Provided data:

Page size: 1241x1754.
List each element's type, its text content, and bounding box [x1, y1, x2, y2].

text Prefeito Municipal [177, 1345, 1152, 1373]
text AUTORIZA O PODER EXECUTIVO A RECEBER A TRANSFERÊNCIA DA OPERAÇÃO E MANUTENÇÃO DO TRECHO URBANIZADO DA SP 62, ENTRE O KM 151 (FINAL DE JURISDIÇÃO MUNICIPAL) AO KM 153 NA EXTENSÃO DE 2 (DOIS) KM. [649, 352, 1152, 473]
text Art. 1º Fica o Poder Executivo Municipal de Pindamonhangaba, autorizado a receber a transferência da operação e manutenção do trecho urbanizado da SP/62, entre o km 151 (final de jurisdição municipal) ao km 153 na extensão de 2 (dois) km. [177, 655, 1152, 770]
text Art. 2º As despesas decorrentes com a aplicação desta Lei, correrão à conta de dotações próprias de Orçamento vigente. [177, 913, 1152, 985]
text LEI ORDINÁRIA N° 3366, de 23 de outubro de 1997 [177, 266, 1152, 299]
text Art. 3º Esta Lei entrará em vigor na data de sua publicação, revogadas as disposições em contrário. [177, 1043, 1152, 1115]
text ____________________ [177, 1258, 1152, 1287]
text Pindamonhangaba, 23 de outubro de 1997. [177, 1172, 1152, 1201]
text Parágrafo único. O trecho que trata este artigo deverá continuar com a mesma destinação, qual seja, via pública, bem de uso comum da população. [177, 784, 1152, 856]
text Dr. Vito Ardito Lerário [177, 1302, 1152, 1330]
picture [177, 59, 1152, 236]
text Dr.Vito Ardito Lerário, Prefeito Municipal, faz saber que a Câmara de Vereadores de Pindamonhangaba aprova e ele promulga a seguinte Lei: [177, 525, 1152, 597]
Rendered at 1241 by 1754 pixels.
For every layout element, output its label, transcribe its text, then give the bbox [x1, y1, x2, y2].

Exercise requirements: Reproduce every entry above with "enclosing box" substituted for "bounding box", changing nothing else.

Task result:
Page size: 1241x1754.
List each element's type, its text content, and enclosing box [x1, y1, x2, y2].

text Prefeito Municipal [177, 1345, 1152, 1373]
text AUTORIZA O PODER EXECUTIVO A RECEBER A TRANSFERÊNCIA DA OPERAÇÃO E MANUTENÇÃO DO TRECHO URBANIZADO DA SP 62, ENTRE O KM 151 (FINAL DE JURISDIÇÃO MUNICIPAL) AO KM 153 NA EXTENSÃO DE 2 (DOIS) KM. [649, 352, 1152, 473]
text Art. 1º Fica o Poder Executivo Municipal de Pindamonhangaba, autorizado a receber a transferência da operação e manutenção do trecho urbanizado da SP/62, entre o km 151 (final de jurisdição municipal) ao km 153 na extensão de 2 (dois) km. [177, 655, 1152, 770]
text Art. 2º As despesas decorrentes com a aplicação desta Lei, correrão à conta de dotações próprias de Orçamento vigente. [177, 913, 1152, 985]
text LEI ORDINÁRIA N° 3366, de 23 de outubro de 1997 [177, 266, 1152, 299]
text Art. 3º Esta Lei entrará em vigor na data de sua publicação, revogadas as disposições em contrário. [177, 1043, 1152, 1115]
text ____________________ [177, 1258, 1152, 1287]
text Pindamonhangaba, 23 de outubro de 1997. [177, 1172, 1152, 1201]
text Parágrafo único. O trecho que trata este artigo deverá continuar com a mesma destinação, qual seja, via pública, bem de uso comum da população. [177, 784, 1152, 856]
text Dr. Vito Ardito Lerário [177, 1302, 1152, 1330]
picture [177, 59, 1152, 236]
text Dr.Vito Ardito Lerário, Prefeito Municipal, faz saber que a Câmara de Vereadores de Pindamonhangaba aprova e ele promulga a seguinte Lei: [177, 525, 1152, 597]
Rendered at 1241 by 1754 pixels.
For every layout element, output its label, transcribe its text, then give the bbox [x1, y1, x2, y2].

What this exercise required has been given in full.